** 与えられた文章 **
--------------------------------

オーディオ道楽復活後は日夜オーディオ妄想が止まりません、先日は「間接オーディオっていうのはどうかな?」なんて漠然と考えていました。
光には間接照明というのがあります、音にも間接音響というのが在ってもいいのではないかと思うのです。
間接音響といえば隣の部屋に回り込んでくる音が間接音であり、直接スピーカーから出ている音とは異なり高音域が遮断された音で刺激の無いぼんやりとした音がします、これは光の間接照明と同様で刺激が無く聴きやすい音でもあります。
高音質を目指したハイファイオーディオではありませんが、何かをしながらの「ながらオーディオ」としては邪魔にならない実に好ましい音がします。
そこで密閉型の小型サラウンド用スピーカーを使って実験してみたのです、スピーカーを後ろ向きにして壁にスピーカーユニットが向くように配置して音楽を聴くのですが、これが思いもよらない効果がありました。
それはどこから聴こえてくるのか解らないという効果で、臨場感こそ有りませんがどこに移動しても同じような音質と音量で聞こえるのです。
また懸念していた高音域の減少もそれほど大きくなく、しっかりと高音域も聴こえてくるのです、これにはかなり驚きました。
後ろの材質や反射の仕方で聴こえ方がガラリと変わり実に面白い実験でした、置くだけで間接音響が出来上がるというスピーカーが在っても良いと考えてしまいます、また一つ愉しい夢が生まれそうです。

バブル経済崩壊後に本格的になってきたホームシアターですが、その中心に在ったのがAVアンプであることは言わずもがです。
初期の頃のAVアンプはオーディオ用のミドルクラスのプリメインアンプを改良し、サラウンドプロセッサーをプリアンプとメインアンプの間に配し、メインアンプを5チャンネル分無理くりに詰め込んだという恐ろしい代物でした。

--------------------------------

** データ行 **
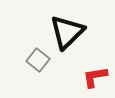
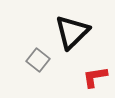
black triangle: moved 5 px right
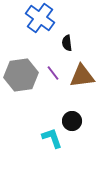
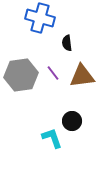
blue cross: rotated 20 degrees counterclockwise
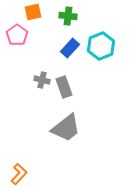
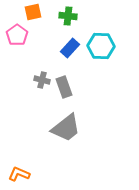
cyan hexagon: rotated 24 degrees clockwise
orange L-shape: rotated 110 degrees counterclockwise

--------------------------------

上にあるオーディオについての文章の続きを、最後の文のあとから書いてください。

** 問題の解答 **
ですから、重量も凄いのですが音はしっかりしていました。
価格は、主力のミドルクラスで15~25万円前後で、最上級クラスが50万円程でした。
エントリークラスは7万円程度でも、5つもメインアンプを積んでいるのですからかなり大型になっていました。
しかし、今の時代はエントリークラスだとデジタルアンプを積んで3万円台から出ています。
しかもワイドFMチューナーを搭載し、ブルートゥースでスマホと接続できるデジタル対応の音楽エンターテイメントステーションと化しています。
更に驚くのは、ミドルクラスともなると7.1Chならず9.1Chや11.1Ch、ハイエンドクラスでは13.2Chと恐ろしいほどのチャンネル数を実現しています。
どんな部屋で9.1Ch以上を実現させようとしているのかは不明ですが、9.1Ch以上でのサラウンド効果を確実に期待するなら相当大きな部屋が必要とするはずです。
逆に、最高級版になるとAVプリアンプとAVパワーアンプとのセパレート型となり、セットで100万円を越えるものも出ています、AVアンプの世界も確実に二極分化しています。
ここで驚くのはミドルクラスのAVアンプの機能の充実ぶりです、レコードからCD、またブルーレイ対応とアナログ+デジタル音源と映像をコントロールして更にモバイルオーディオにも対応しています。
勿論、サラウンドモードは最新版も入れてかなりの数のサラウンドモードを搭載しています。
しかも、複雑な各チャンネルの音量や音質設定が専用のマイクを使ってワンタッチで行えるという自動設定モードまで組み込まれています、これならビギナーでも扱えます。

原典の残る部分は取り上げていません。